The Monoclonal Antibody Medications in inflammatory Arthritis: stopping or continuing in pregnancy (MAMA) trial

Research Question

In pregnant women with Autoimmune Inflammatory Arthritis (AIA) (population), does continuing biological disease modifying anti-rheumatic drugs (bDMARDs) (intervention), compared with stopping bDMARDs before the third trimester of pregnancy (comparator) result in better arthritis symptom control (outcome), during and up to six months after the end of pregnancy?

Background

AIAs are devastating, potentially joint destroying conditions, affecting 1-2% of people. AIA includes rheumatoid arthritis (RA), psoriatic arthritis (PsA), axial spondyloarthritis (AxSpA) and juvenile idiopathic arthritis (JIA). These AIA conditions collectively affect many women during their reproductive years, and many women with these chronic conditions wish to plan pregnancy.

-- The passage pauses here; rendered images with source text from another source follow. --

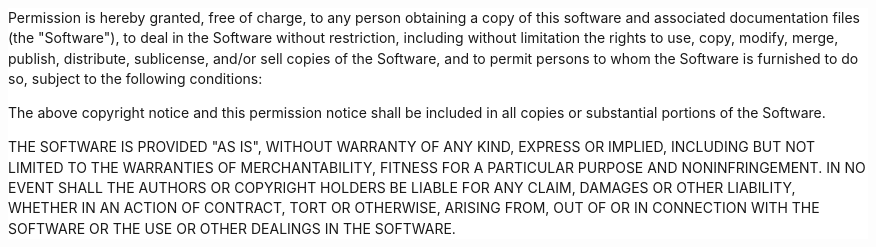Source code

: Permission is hereby granted, free of charge, to any person obtaining a copy of this software and associated documentation files (the "Software"), to deal in the Software without restriction, including without limitation the rights to use, copy, modify, merge, publish, distribute, sublicense, and/or sell copies of the Software, and to permit persons to whom the Software is furnished to do
so, subject to the following conditions:

The above copyright notice and this permission notice shall be included in all copies or substantial portions of the Software.

THE SOFTWARE IS PROVIDED "AS IS", WITHOUT WARRANTY OF ANY KIND, EXPRESS OR IMPLIED, INCLUDING BUT NOT LIMITED TO THE WARRANTIES OF MERCHANTABILITY, FITNESS FOR A PARTICULAR PURPOSE AND NONINFRINGEMENT. IN NO EVENT SHALL THE AUTHORS OR COPYRIGHT HOLDERS BE LIABLE FOR ANY CLAIM, DAMAGES OR OTHER LIABILITY, WHETHER IN AN ACTION OF CONTRACT, TORT OR OTHERWISE, ARISING FROM, OUT OF OR IN CONNECTION WITH THE SOFTWARE OR THE USE OR OTHER DEALINGS IN THE SOFTWARE.
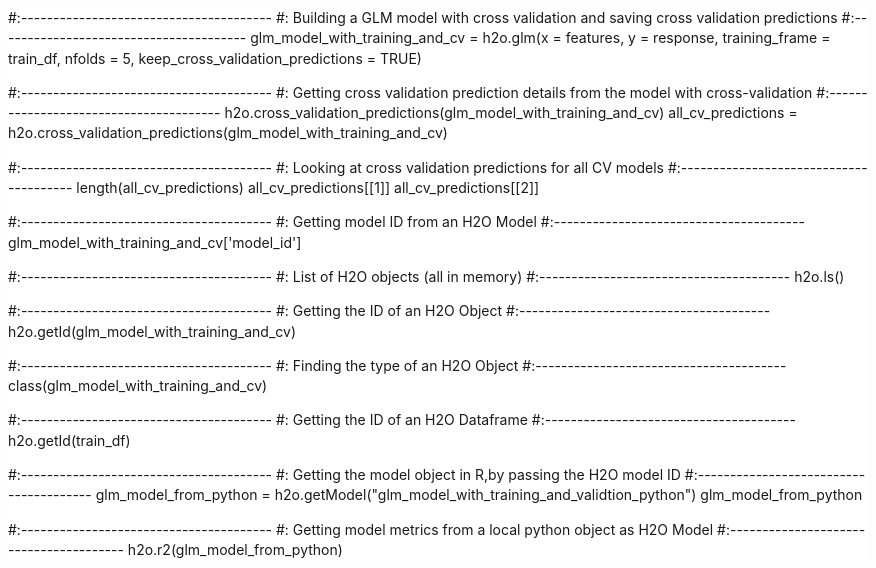 #:---------------------------------------
#: Building a GLM model with cross validation and saving cross validation predictions
#:---------------------------------------
glm_model_with_training_and_cv = h2o.glm(x = features, y = response, training_frame = train_df, nfolds = 5, keep_cross_validation_predictions = TRUE)

#:---------------------------------------
#: Getting cross validation prediction details from the model with cross-validation
#:---------------------------------------
h2o.cross_validation_predictions(glm_model_with_training_and_cv)
all_cv_predictions = h2o.cross_validation_predictions(glm_model_with_training_and_cv)

#:---------------------------------------
#: Looking at cross validation predictions for all CV models
#:---------------------------------------
length(all_cv_predictions)
all_cv_predictions[[1]]
all_cv_predictions[[2]]

#:---------------------------------------
#: Getting model ID from an H2O Model
#:---------------------------------------
glm_model_with_training_and_cv['model_id']

#:---------------------------------------
#: List of H2O objects (all in memory)
#:---------------------------------------
h2o.ls()


#:---------------------------------------
#: Getting the ID of an H2O Object
#:---------------------------------------
h2o.getId(glm_model_with_training_and_cv)

#:---------------------------------------
#: Finding the type of an H2O Object
#:---------------------------------------
class(glm_model_with_training_and_cv)

#:---------------------------------------
#: Getting the ID of an H2O Dataframe
#:---------------------------------------
h2o.getId(train_df)

#:---------------------------------------
#: Getting the model object in R,by passing the H2O model ID
#:---------------------------------------
glm_model_from_python = h2o.getModel("glm_model_with_training_and_validtion_python")
glm_model_from_python

#:---------------------------------------
#: Getting model metrics from a local python object as H2O Model
#:---------------------------------------
h2o.r2(glm_model_from_python)

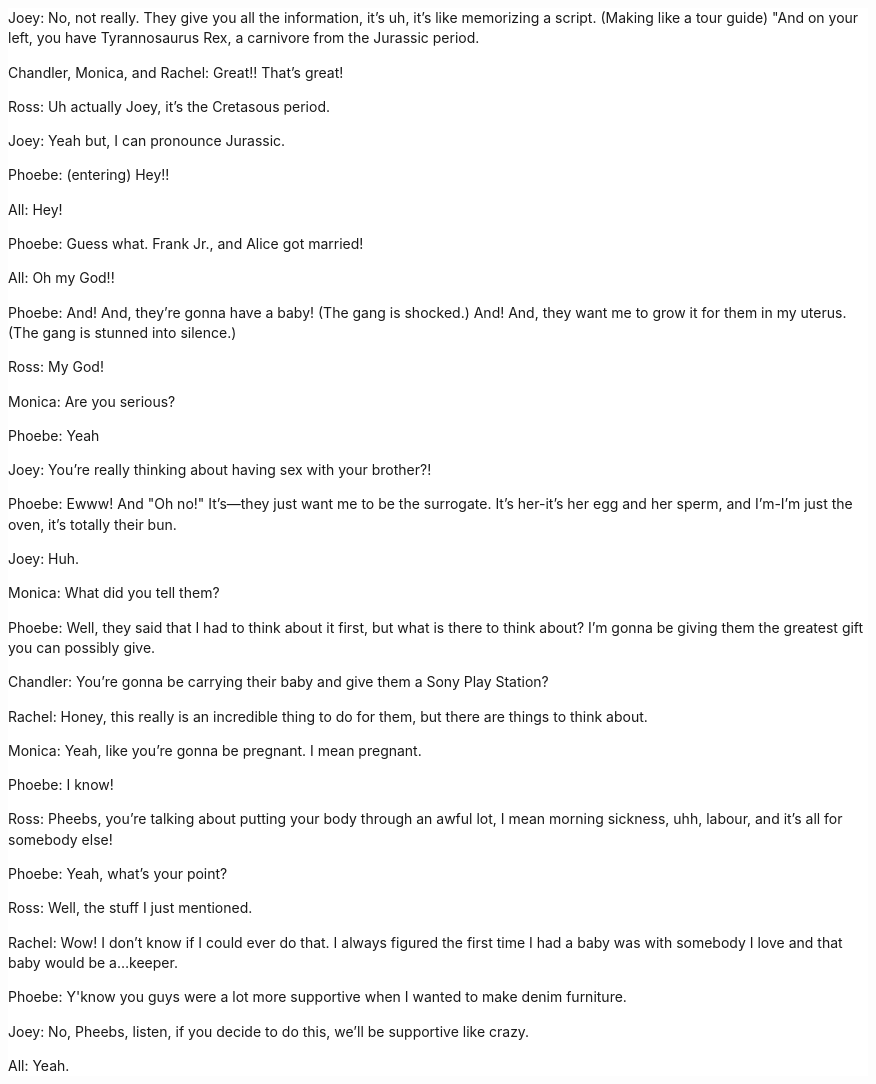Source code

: Joey: No, not really. They give you all the information, it’s uh, it’s like memorizing a script. (Making like a tour guide) "And on your left, you have Tyrannosaurus Rex, a carnivore from the Jurassic period.

Chandler, Monica, and Rachel:  Great!! That’s great!

Ross: Uh actually Joey, it’s the Cretasous period.

Joey: Yeah but, I can pronounce Jurassic.

Phoebe: (entering) Hey!!

All: Hey!

Phoebe: Guess what. Frank Jr., and Alice got married!

All: Oh my God!!

Phoebe: And! And, they’re gonna have a baby! (The gang is shocked.) And! And, they want me to grow it for them in my uterus. (The gang is stunned into silence.)

Ross: My God!

Monica: Are you serious?

Phoebe: Yeah

Joey: You’re really thinking about having sex with your brother?!

Phoebe: Ewww! And "Oh no!" It’s—they just want me to be the surrogate. It’s her-it’s her egg and her sperm, and I’m-I’m just the oven, it’s totally their bun.

Joey: Huh.

Monica: What did you tell them?

Phoebe: Well, they said that I had to think about it first, but what is there to think about? I’m gonna be giving them the greatest gift you can possibly give.

Chandler: You’re gonna be carrying their baby and give them a Sony Play Station?

Rachel: Honey, this really is an incredible thing to do for them, but there are things to think about.

Monica: Yeah, like you’re gonna be pregnant. I mean pregnant.

Phoebe: I know!

Ross: Pheebs, you’re talking about putting your body through an awful lot, I mean morning sickness, uhh, labour, and it’s all for somebody else!

Phoebe: Yeah, what’s your point?

Ross: Well, the stuff I just mentioned.

Rachel: Wow! I don’t know if I could ever do that. I always figured the first time I had a baby was with somebody I love and that baby would be a…keeper.

Phoebe: Y'know you guys were a lot more supportive when I wanted to make denim furniture.

Joey: No, Pheebs, listen, if you decide to do this, we’ll be supportive like crazy.

All: Yeah.
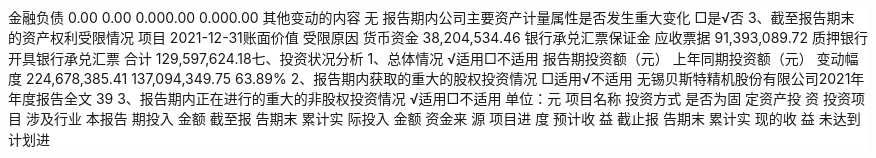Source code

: 金融负债
0.00
0.00
0.000.00
0.000.00
其他变动的内容
无
报告期内公司主要资产计量属性是否发生重大变化
□是√否
3、截至报告期末的资产权利受限情况
项目
2021-12-31账面价值
受限原因
货币资金
38,204,534.46
银行承兑汇票保证金
应收票据
91,393,089.72
质押银行开具银行承兑汇票
合计
129,597,624.18七、投资状况分析
1、总体情况
√适用□不适用
报告期投资额（元）
上年同期投资额（元）
变动幅度
224,678,385.41
137,094,349.75
63.89%
2、报告期内获取的重大的股权投资情况
□适用√不适用
无锡贝斯特精机股份有限公司2021年年度报告全文
39
3、报告期内正在进行的重大的非股权投资情况
√适用□不适用
单位：元
项目名称
投资方式
是否为固
定资产投
资
投资项目
涉及行业
本报告
期投入
金额
截至报
告期末
累计实
际投入
金额
资金来
源
项目进
度
预计收
益
截止报
告期末
累计实
现的收
益
未达到
计划进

The Monoclonal Antibody Medications in inflammatory Arthritis (MAMA) trial is designed to address the significant uncertainty surrounding the effects of continuing or stopping bDMARDs during pregnancy. Aims and Objectives

Aim: To investigate whether continuing bDMARDs in pregnancy compared to stopping before the third trimester is clinically and cost-effective in women with AIA and their infants.

Primary objective: To compare the peak of disease activity from randomisation up to 6 months after the end of pregnancy in pregnant women with AIA randomised to continue bDMARDs versus those randomised to stopping bDMARDs before the third trimester of pregnancy. Secondary objectives:

• To compare peak of disease activity up to 12 months after the end of pregnancy, arthritis disease activity up to 6 months after the end of pregnancy, pregnancy outcomes up to hospital discharge after the end of pregnancy and neonatal outcomes in babies.

• To investigate infant and child outcomes, including key long-term outcome of child development at 24 months of age, infections up to 24 months of age, and immune function (including response to vaccines) at 2, 5 and 13 months.

• To examine using an economic evaluation, whether any additional benefits associated with continuing bDMARDs are justified by any additional health care resources needed up to 24 months after the end of pregnancy. Methods

Design: MAMA is a multicentre, pragmatic, two-arm, parallel-group, unblinded randomised controlled trial, with an internal pilot and an integrated health economic analysis, co-designed with lived experience contributors. Intervention: Continuing bDMARDs throughout pregnancy.

Comparator: Stopping bDMARDs before the third trimester (28 weeks) of pregnancy and restarting no earlier than 2 weeks after the end of pregnancy. Setting: 35 obstetric units with a maternal medicine service. Population: Pregnant women at less than 28 completed weeks’ gestation prescribed a regularly dosed bDMARD for AIA.

Outcomes

Primary outcome: Peak disease activity as measured by highest self-reported RAPID3 score post-randomisation up to 6 months after the end of pregnancy.

Secondary outcomes: Disease activity, pregnancy, neonatal and child outcomes, economic evaluation, and woman and clinician acceptability. Sample size: 328 women (164 per trial arm) individually randomised. Timeline

Trial duration of 72 months: 6 months set up; 48 month recruitment; 12 months follow up, 6 months data collection, analysis, reporting Impact and dissemination

This will be the first adequately powered trial to assess the safety and effectiveness of the use of bDMARDs in AIA in pregnancy, for women and their children. Regardless of the trial results, MAMA will lead to more evidence-based practice and cost effective care for women with AIA in pregnancy and will provide important data in infant immune responses after in-utero biologic exposure.

We will disseminate results through journals, conferences, co-designed materials, social media and free online conferences for patients, families and healthcare professionals.